Job A: Reproduce the stretch of rows below, from the line containing "pose: elev=161.4 azim=207.5" through the end of the rows, and leave the pictures out of your answer.

Article:
Dealer Network Home
Click Here to Support our Sponsors
Click Here to Support our Sponsors
Click Here to Support our Sponsors
Click Here to Support our Sponsors
Click Here to Support our Sponsors
Click Here to Support our Sponsors
Dealer Network Home    DNet-KM.com    DNet-KM.com  Hop To Forum Categories  The Water Cooler    Those darn manuals
Go
New
Find
Notify
Tools
Reply
  
-star Rating Rate It!  Login/Join 
Senior Member
Picture of aragul
Posted
(posting here to not clog up a troubleshooting thread)
quote:
Originally posted by 313ZD:
Had a 400 making grainy spots where random toner was being slung around. Upgraded firmware set sim 147 'set operation mode' to a 1 and replaced K dv unit, no return.

Had a 500 doing similar but the more pronounced problem was grey banding from front to rear (not lead to trail) when printing K only, not process black. Everyone and their brother said it was the K drum, swapped with the Y, still had the problem. Replaced transfer belt, no return.

Job B: In the forum post, in which direction did the grey banding on the 500 run?

Records for the task:
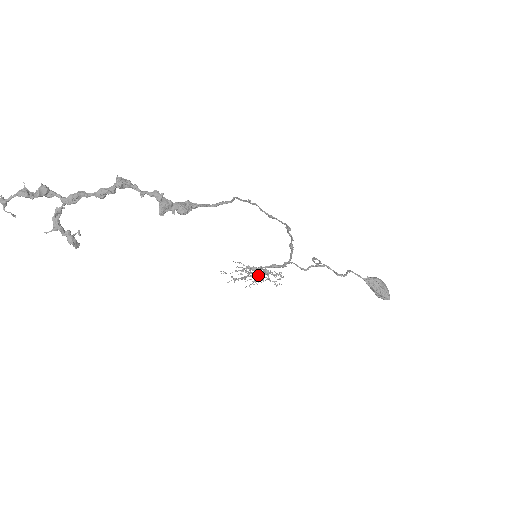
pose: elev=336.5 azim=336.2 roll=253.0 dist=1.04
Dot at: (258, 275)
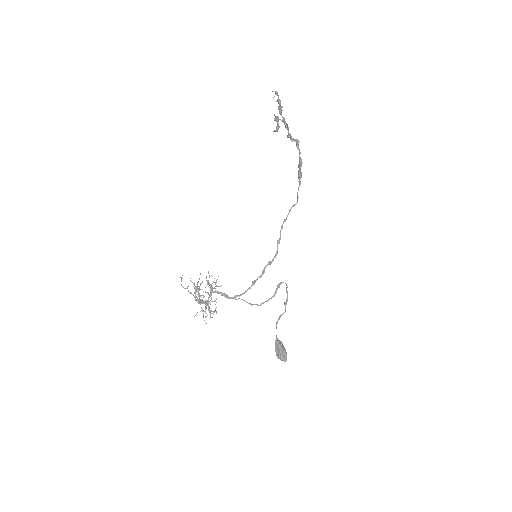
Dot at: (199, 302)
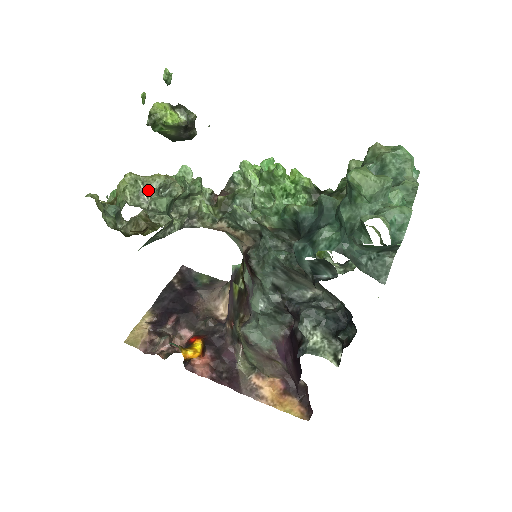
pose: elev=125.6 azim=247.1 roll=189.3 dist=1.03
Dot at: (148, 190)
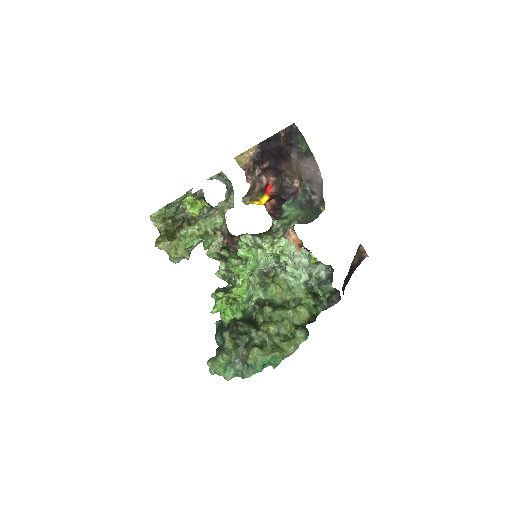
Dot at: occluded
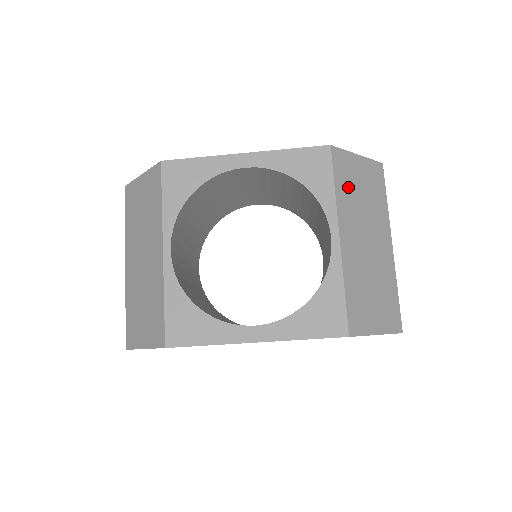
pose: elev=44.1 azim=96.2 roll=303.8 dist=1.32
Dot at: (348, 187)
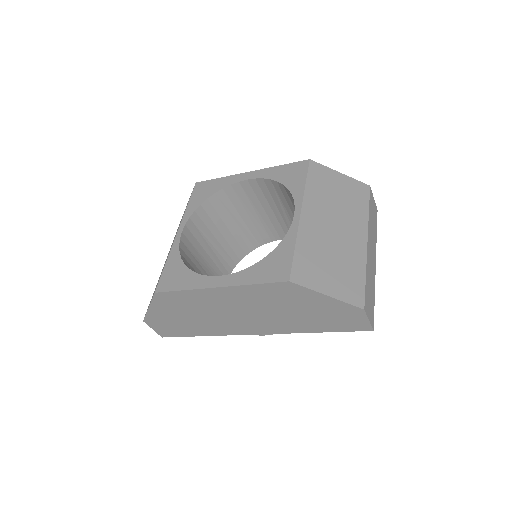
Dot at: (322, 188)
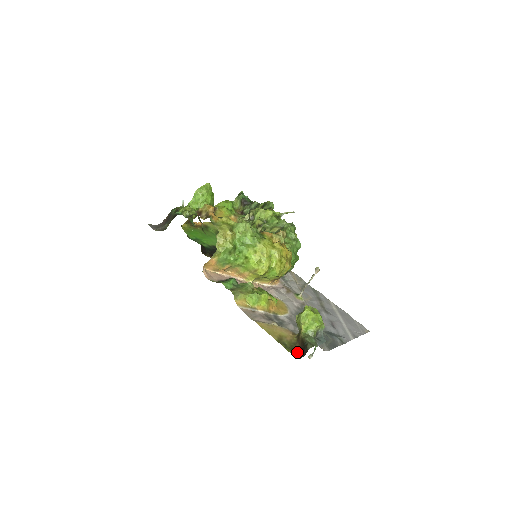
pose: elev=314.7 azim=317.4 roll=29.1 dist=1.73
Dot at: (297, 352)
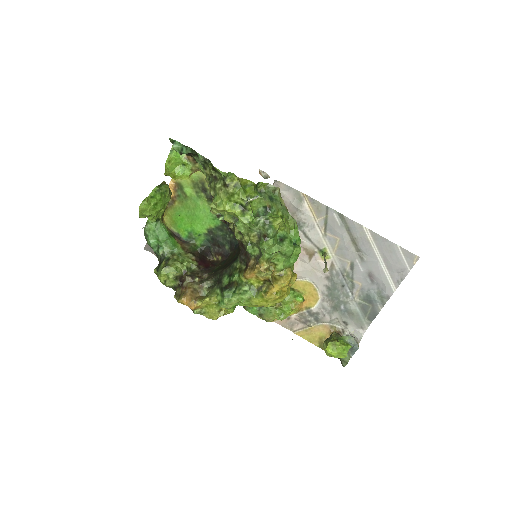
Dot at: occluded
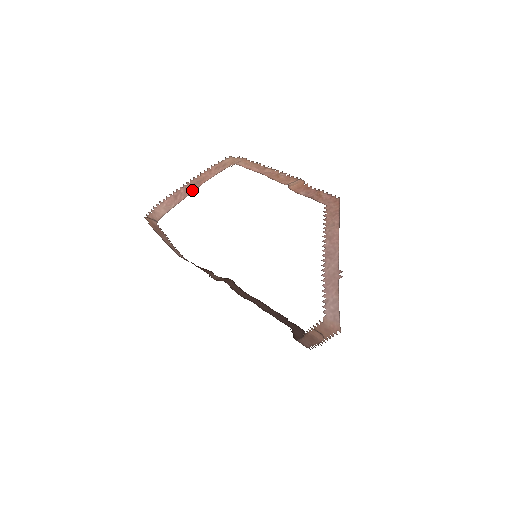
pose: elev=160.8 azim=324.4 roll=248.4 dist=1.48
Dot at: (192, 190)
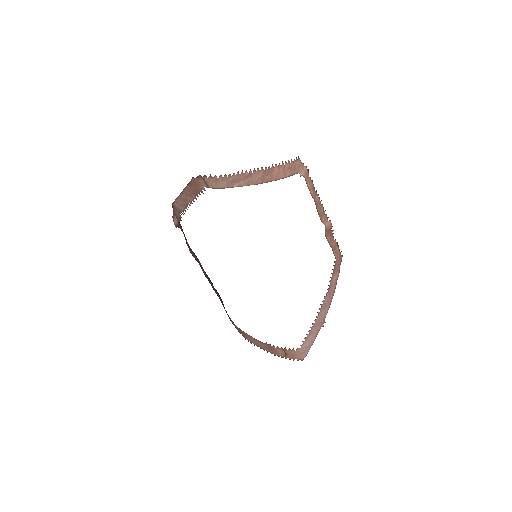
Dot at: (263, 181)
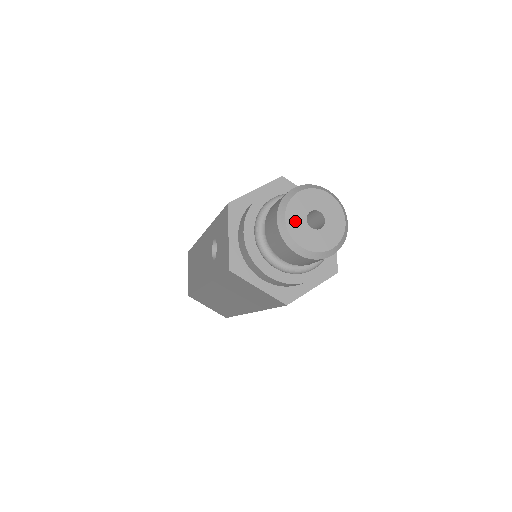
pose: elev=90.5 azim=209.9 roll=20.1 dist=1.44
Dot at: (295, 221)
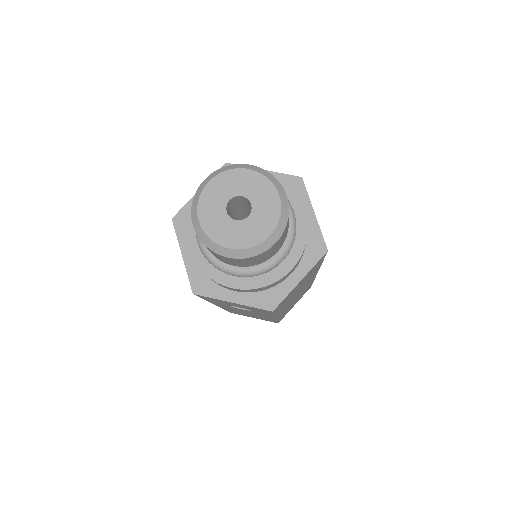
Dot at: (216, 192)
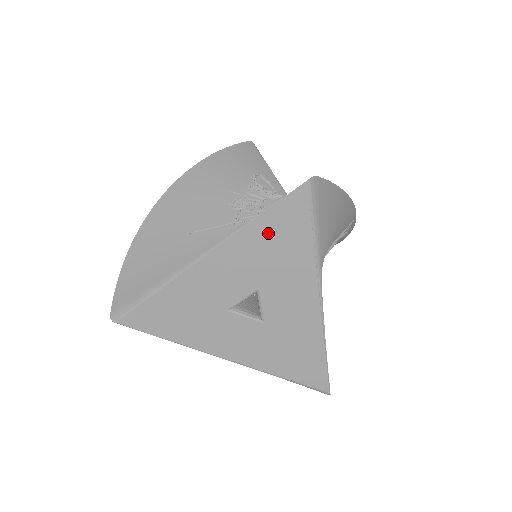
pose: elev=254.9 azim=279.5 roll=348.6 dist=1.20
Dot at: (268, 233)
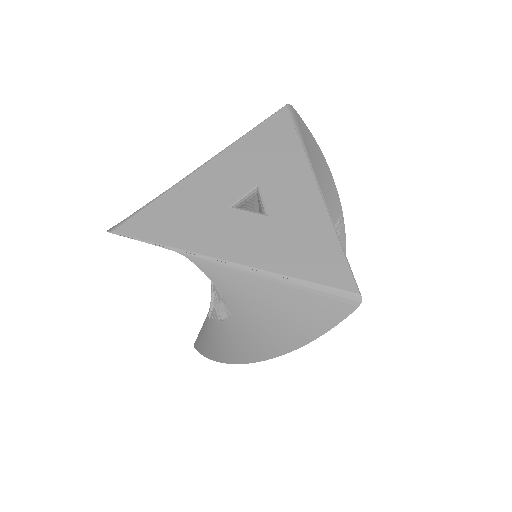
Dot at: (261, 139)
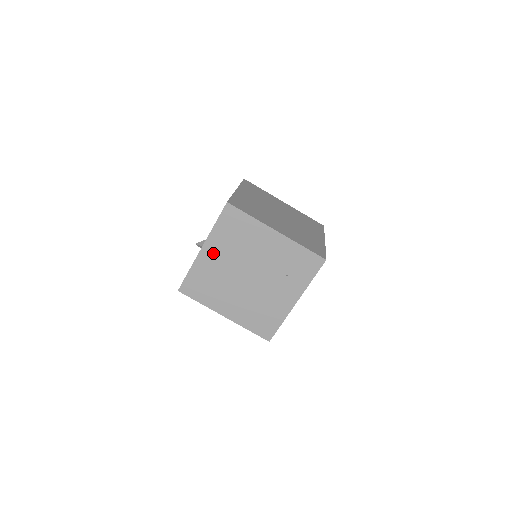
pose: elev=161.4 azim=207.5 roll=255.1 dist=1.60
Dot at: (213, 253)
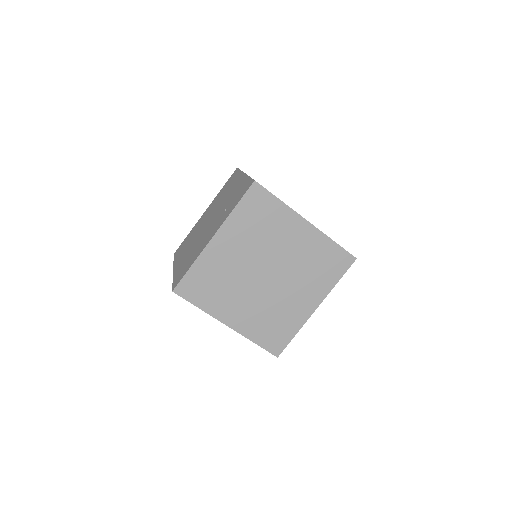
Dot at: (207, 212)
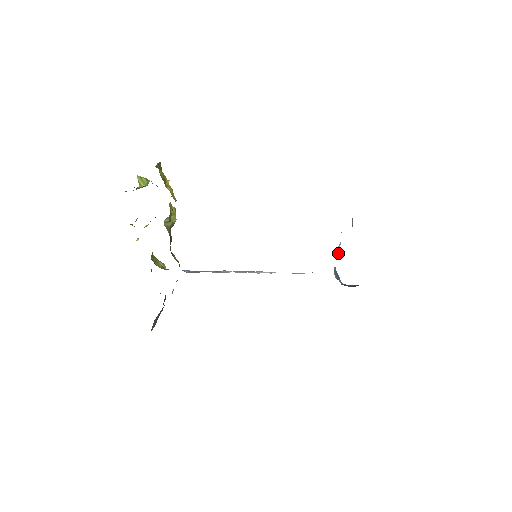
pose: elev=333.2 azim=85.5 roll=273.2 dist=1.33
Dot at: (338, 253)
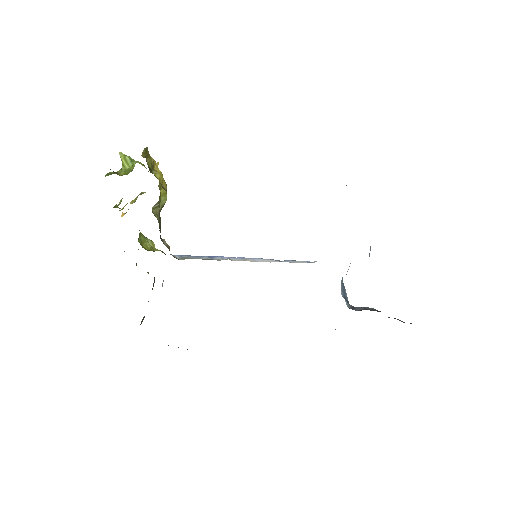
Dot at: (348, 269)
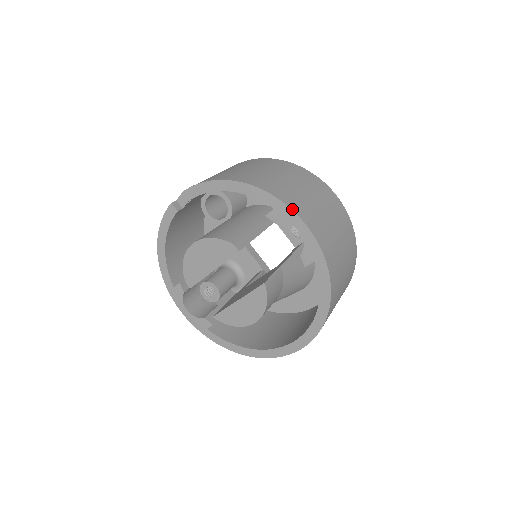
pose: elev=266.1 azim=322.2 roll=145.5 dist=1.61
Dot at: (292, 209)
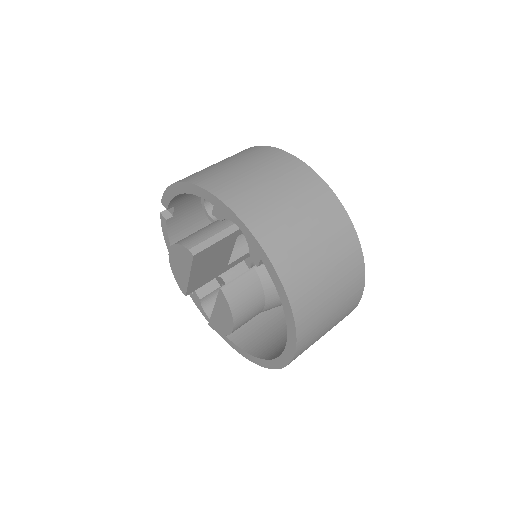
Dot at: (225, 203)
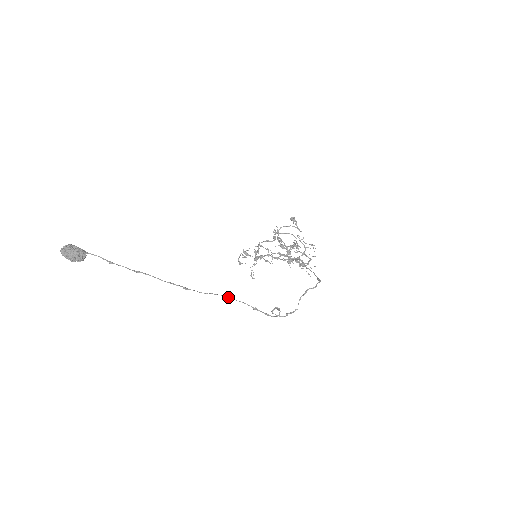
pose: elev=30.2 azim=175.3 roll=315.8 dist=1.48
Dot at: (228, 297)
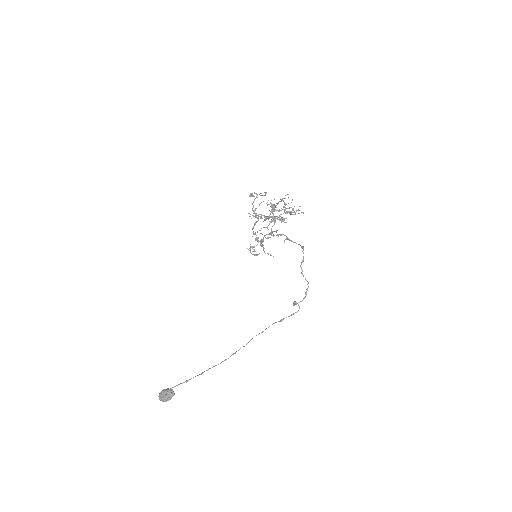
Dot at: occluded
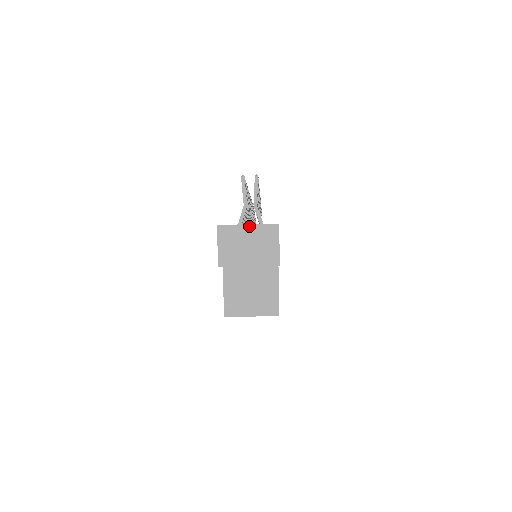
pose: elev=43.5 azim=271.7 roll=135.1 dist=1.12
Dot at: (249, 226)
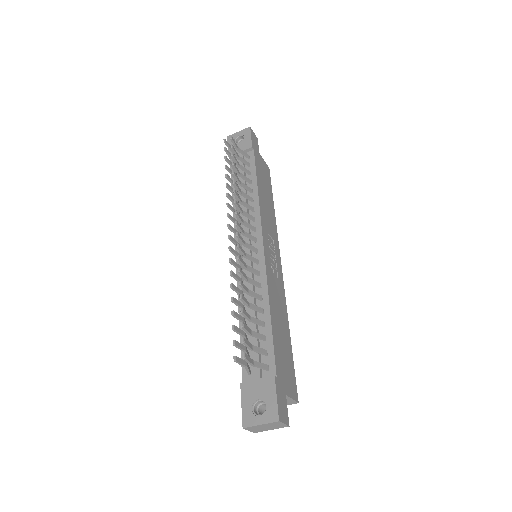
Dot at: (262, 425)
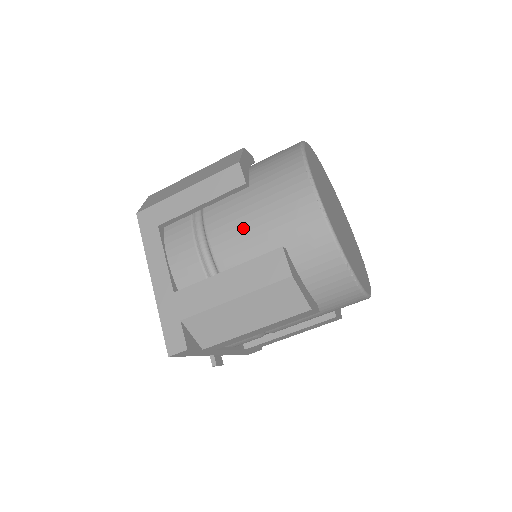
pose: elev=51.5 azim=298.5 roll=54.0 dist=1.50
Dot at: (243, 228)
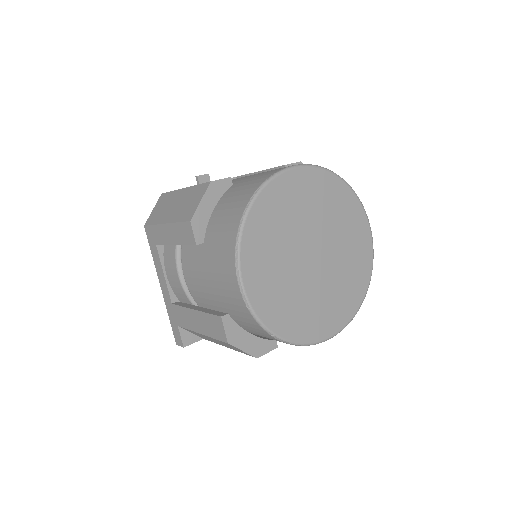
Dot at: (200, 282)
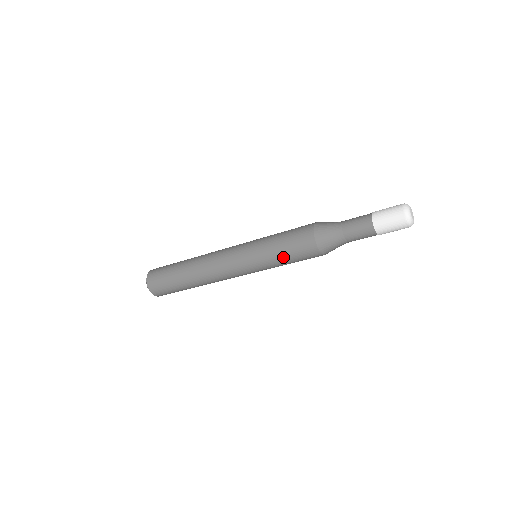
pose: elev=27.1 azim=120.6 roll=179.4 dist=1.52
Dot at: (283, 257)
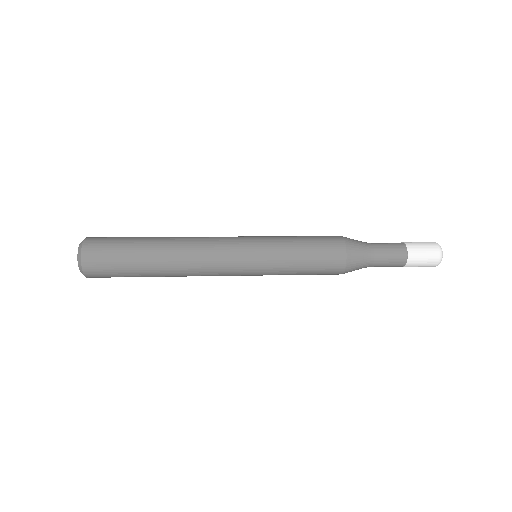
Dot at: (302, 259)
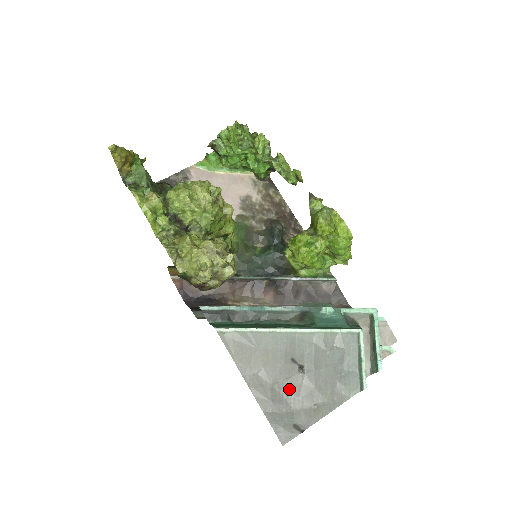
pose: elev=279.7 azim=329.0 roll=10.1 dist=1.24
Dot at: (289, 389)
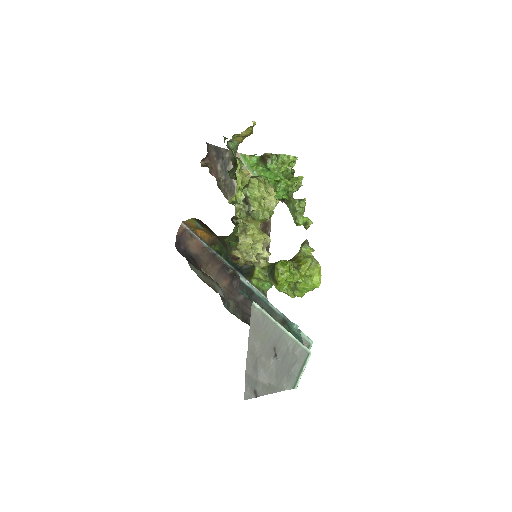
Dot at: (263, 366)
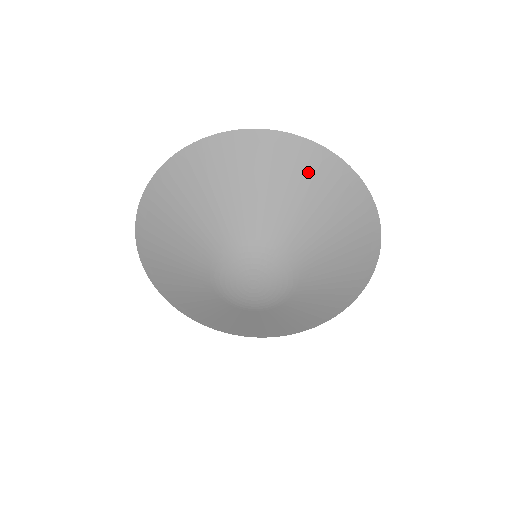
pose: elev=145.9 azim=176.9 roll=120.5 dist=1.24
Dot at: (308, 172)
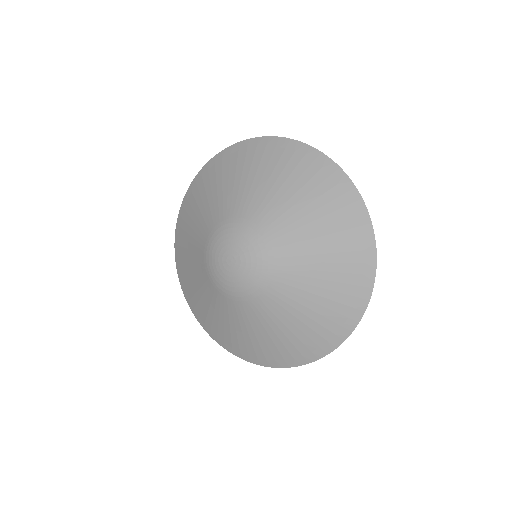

Worked solution A:
pose: elev=161.4 azim=207.5 roll=255.1 dist=1.60
Dot at: (213, 253)
Dot at: (207, 212)
pose: elev=333.2 azim=85.5 roll=273.2 dist=1.33
Dot at: (338, 253)
Dot at: (348, 269)
pose: elev=266.1 azim=322.2 roll=145.5 dist=1.61
Dot at: (292, 209)
Dot at: (225, 203)
pose: elev=30.2 azim=175.3 roll=315.8 dist=1.48
Dot at: (228, 297)
Dot at: occluded
pose: elev=43.5 azim=271.7 roll=135.1 dist=1.12
Dot at: (249, 226)
Dot at: (262, 425)
pose: elev=51.5 azim=298.5 roll=54.0 dist=1.50
Dot at: (243, 228)
Dot at: (200, 282)
pose: elev=27.1 azim=120.6 roll=179.4 dist=1.52
Dot at: (283, 257)
Dot at: (302, 259)
pose: elev=279.7 azim=329.0 roll=10.1 dist=1.24
Dot at: (289, 389)
Dot at: (263, 366)
pose: elev=145.9 azim=176.9 roll=120.5 dist=1.24
Dot at: (308, 172)

Worked solution B: From front to rear.